Terrorist propaganda ‘aims to split communities during lockdown’

Terrorist propaganda has shifted to focus on dividing communities during lockdown, a police chief has said.

Lucy D’Orsi, national policing lead for protective security, gave one example of far-right groups falsely claiming that Muslims had broken lockdown rules at mosques.

She told the PA news agency: “We’ve seen evidence that there has been a change in propaganda, which is seeking to divide communities, and I absolutely believe that communities defeat terrorism, so ensuring that the propaganda isn’t believed and the communities aren’t divided has really been important.”

In April Chief Superintendent Nik Adams, national co-ordinator of Government anti-extremism scheme Prevent, warned of a potential rise in the risk of radicalisation as people spent more time online and socially isolated during lockdown.

Police chiefs also want the public to remain aware of the continued risk of a terror attack as lockdown rules are eased.

Ms D’Orsi, Deputy Assistant Commissioner for the Met, said: “As a senior officer in counter terrorism it is my responsibility to share with the public where we see the current threat position.

“And what we see is that it is no different, it is still at substantial, so it is no different to where it was prior to lockdown.

“As we come out of lockdown, I think it is really important to remind people that the threat level from terrorism remains at substantial, which means an attack is likely.”

Action Counters Terrorism
Since lockdown began 70,000 people have taken the Action Counters Terrorism course (NPCC/PA)

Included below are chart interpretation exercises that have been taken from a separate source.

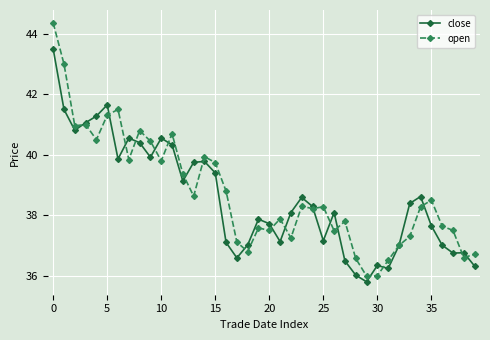

Rank the series by their maximum value, from lowest to highest.

close, open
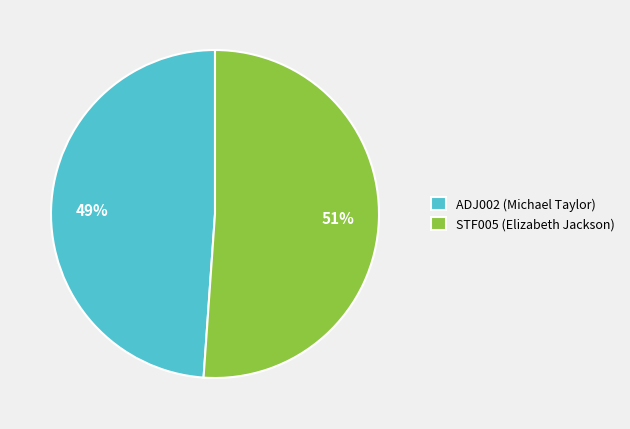

What is the ratio of the value at ADJ002 (Michael Taylor) to the value at STF005 (Elizabeth Jackson)?

1.0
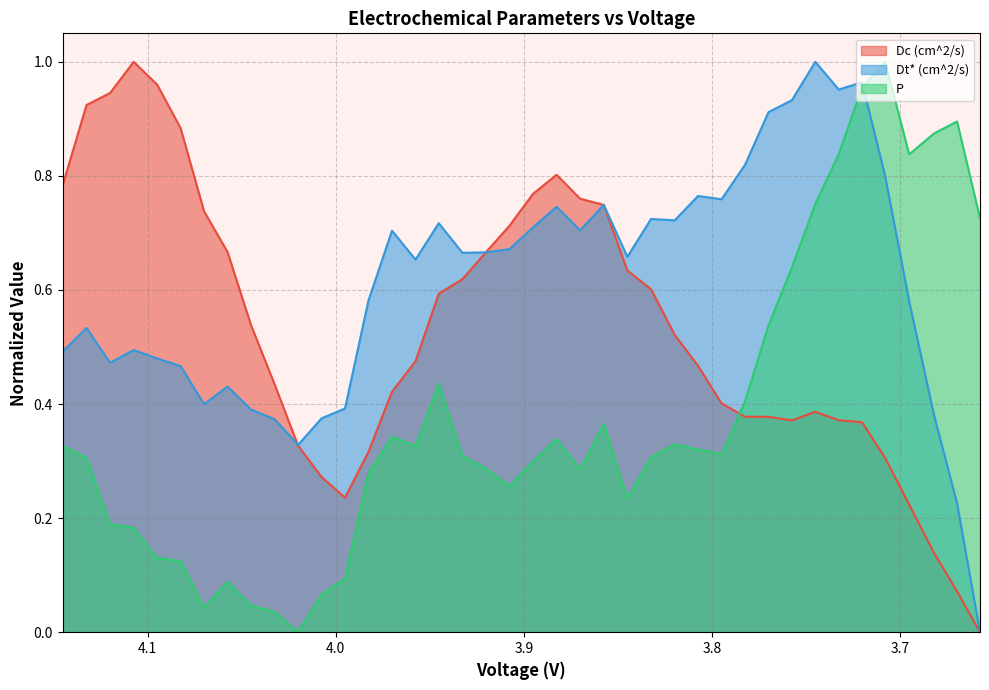

Reading left to right, transcribe all the data shown in this chart.

Dc (cm^2/s): 4.145222037128712=0.8	4.13253392970297=0.9	4.119981114851484=0.9	4.107467053960395=1.0	4.095001262376237=1.0	4.082549057920792=0.9	4.070066553960395=0.7	4.057575403465345=0.7	4.045087972772276=0.5	4.032591126237623=0.4	4.020078455445542=0.3	4.007581954455444=0.3	3.995144206930691=0.2	3.982688119306929=0.3	3.970170994554455=0.4	3.95766981039604=0.5	3.945298575247526=0.6	3.932734921782179=0.6	3.920276484158415=0.7	3.907761042574258=0.7	3.895237400990101=0.8	3.882707176732674=0.8	3.870141966831683=0.8	3.857601897029702=0.7	3.845069495049505=0.6	3.832465605940594=0.6	3.8199339990099=0.5	3.807483379702969=0.5	3.794989908910891=0.4	3.782516727722773=0.4	3.770064422277229=0.4	3.7576066509901=0.4	3.745155571287128=0.4	3.732725484653465=0.4	3.720344097524753=0.4	3.708057435643565=0.3	3.695265018316832=0.2	3.682126605445544=0.1	3.669824968316831=0.1	3.657620235148515=0.0
Dt* (cm^2/s): 4.145222037128712=0.5	4.13253392970297=0.5	4.119981114851484=0.5	4.107467053960395=0.5	4.095001262376237=0.5	4.082549057920792=0.5	4.070066553960395=0.4	4.057575403465345=0.4	4.045087972772276=0.4	4.032591126237623=0.4	4.020078455445542=0.3	4.007581954455444=0.4	3.995144206930691=0.4	3.982688119306929=0.6	3.970170994554455=0.7	3.95766981039604=0.7	3.945298575247526=0.7	3.932734921782179=0.7	3.920276484158415=0.7	3.907761042574258=0.7	3.895237400990101=0.7	3.882707176732674=0.7	3.870141966831683=0.7	3.857601897029702=0.7	3.845069495049505=0.7	3.832465605940594=0.7	3.8199339990099=0.7	3.807483379702969=0.8	3.794989908910891=0.8	3.782516727722773=0.8	3.770064422277229=0.9	3.7576066509901=0.9	3.745155571287128=1.0	3.732725484653465=1.0	3.720344097524753=1.0	3.708057435643565=0.8	3.695265018316832=0.6	3.682126605445544=0.4	3.669824968316831=0.2	3.657620235148515=0.0
P: 4.145222037128712=0.3	4.13253392970297=0.3	4.119981114851484=0.2	4.107467053960395=0.2	4.095001262376237=0.1	4.082549057920792=0.1	4.070066553960395=0.0	4.057575403465345=0.1	4.045087972772276=0.0	4.032591126237623=0.0	4.020078455445542=0.0	4.007581954455444=0.1	3.995144206930691=0.1	3.982688119306929=0.3	3.970170994554455=0.3	3.95766981039604=0.3	3.945298575247526=0.4	3.932734921782179=0.3	3.920276484158415=0.3	3.907761042574258=0.3	3.895237400990101=0.3	3.882707176732674=0.3	3.870141966831683=0.3	3.857601897029702=0.4	3.845069495049505=0.2	3.832465605940594=0.3	3.8199339990099=0.3	3.807483379702969=0.3	3.794989908910891=0.3	3.782516727722773=0.4	3.770064422277229=0.5	3.7576066509901=0.6	3.745155571287128=0.8	3.732725484653465=0.8	3.720344097524753=1.0	3.708057435643565=1.0	3.695265018316832=0.8	3.682126605445544=0.9	3.669824968316831=0.9	3.657620235148515=0.7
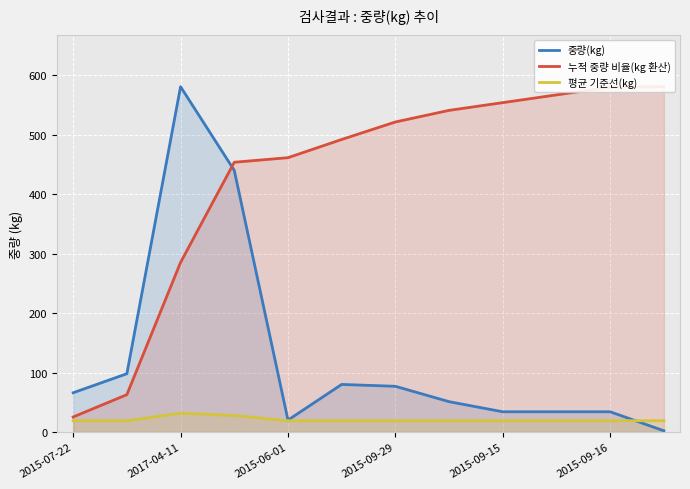

The value of 중량(kg) at 2015-07-22 is 66.0. True or false?

True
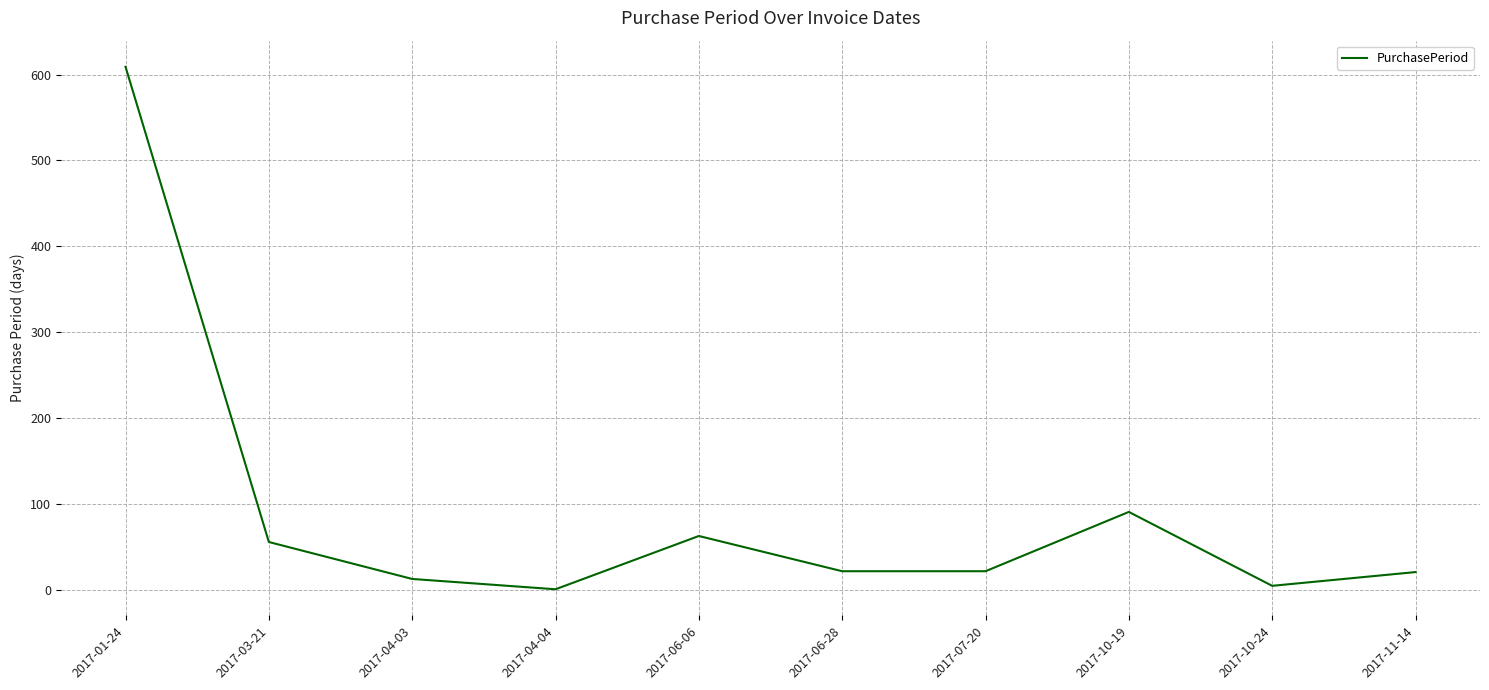

How many distinct data groups are displayed?

1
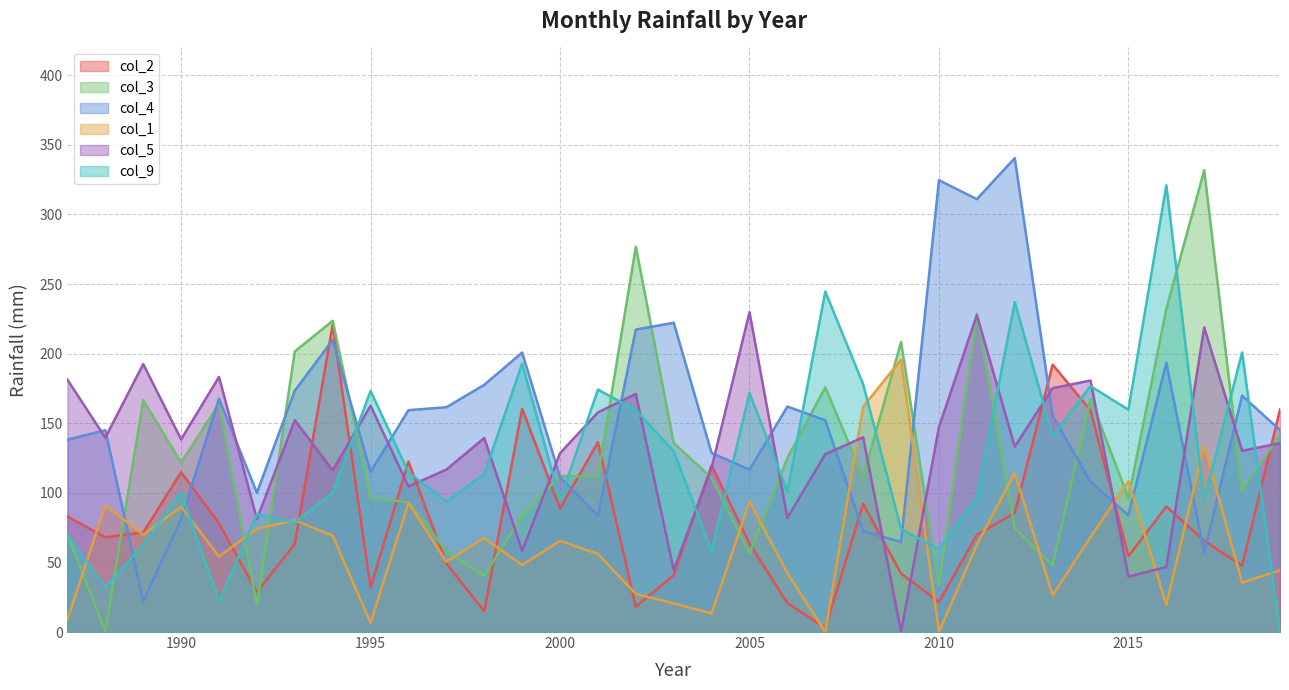

The col_9 series shows 28.6 at 1994. True or false?

False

The three-year anniversaries of the terror attacks at London Bridge and Manchester Arena fell within the last three weeks.

Ms D’Orsi said: “We’re all going to look forward to going back to crowded places, iconic locations.

“I would just really ask that people stay alert as they were before.

“It was only in the last couple of weeks when we’ve been reflecting on London Bridge three years ago, Manchester Arena three years ago.

“We just need the public to stay alert and play their part in national security, to create a hostile environment for terrorists to operate in.”

Since lockdown began in late March, 70,000 people have taken an online counter-terrorism prevention course, which trains the public how to spot suspicious behaviour and what to do in the event of an attack.

Since it was launched two years ago, half a million people have taken the Action Counters Terrorism online course.